Getting started
Bayes Server is a tool for modeling Bayesian networks, Dynamic Bayesian networks, Causal models and Decision graphs.
Bayesian networks are widely used in the fields of Artificial Intelligence, Machine Learning, Data Science, Big data, and Time Series Analysis.
Some examples of how Bayesian networks are used are given below:
- Supervised learning (Classification / Regression)
- Unsupervised learning (Clustering)
- Time series prediction
- Anomaly detection
- Diagnostics
- Density estimation
- Decision automation
- Causal analysis
- Multivariate data analysis
- Learning with missing data / latent variables
When new to Bayes Server, the following tutorials are recommended:
Tutorials
The following tutorials provide step by step guides to building Bayesian networks and dynamic Bayesian networks.

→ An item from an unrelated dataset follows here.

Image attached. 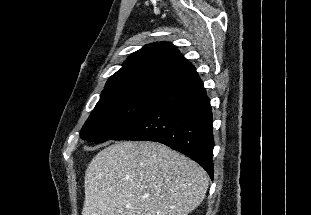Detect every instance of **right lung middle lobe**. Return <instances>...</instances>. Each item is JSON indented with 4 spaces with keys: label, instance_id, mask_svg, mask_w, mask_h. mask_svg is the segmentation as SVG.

- Tutorial 1 - A simple network
- Tutorial 2 - Mixture model
- Tutorial 3 - Time series
- Tutorial 4 - API
- Tutorial 5 - Classification
- Tutorial 6 - Anomaly detection
- Tutorial 7 - Missing data
- Tutorial 8 - Structural learning
- Tutorial 9 - Discovering insight
Bayesian networks
Bayesian networks are a graphical approach to modeling, using probability. In a network, nodes are used to represent variables, and links to indicate that one node influences another. This allows the relationship between variables to be visualized easily. Each node in a Bayesian network requires a probability distribution to be specified (conditional on its parents), and Bayes Server uses advanced algorithms to combine these distributions, in order to answer queries (questions/predictions).
More information about Bayesian networks.
Dynamic Bayesian networks
Dynamic Bayesian networks add the concept of time, to allow for time series/sequence modeling.
More information about dynamic Bayesian networks.
Decision graphs
Decision graphs add the concept of utilities (e.g. profits & costs) and decisions, to allow for decision making under uncertainty.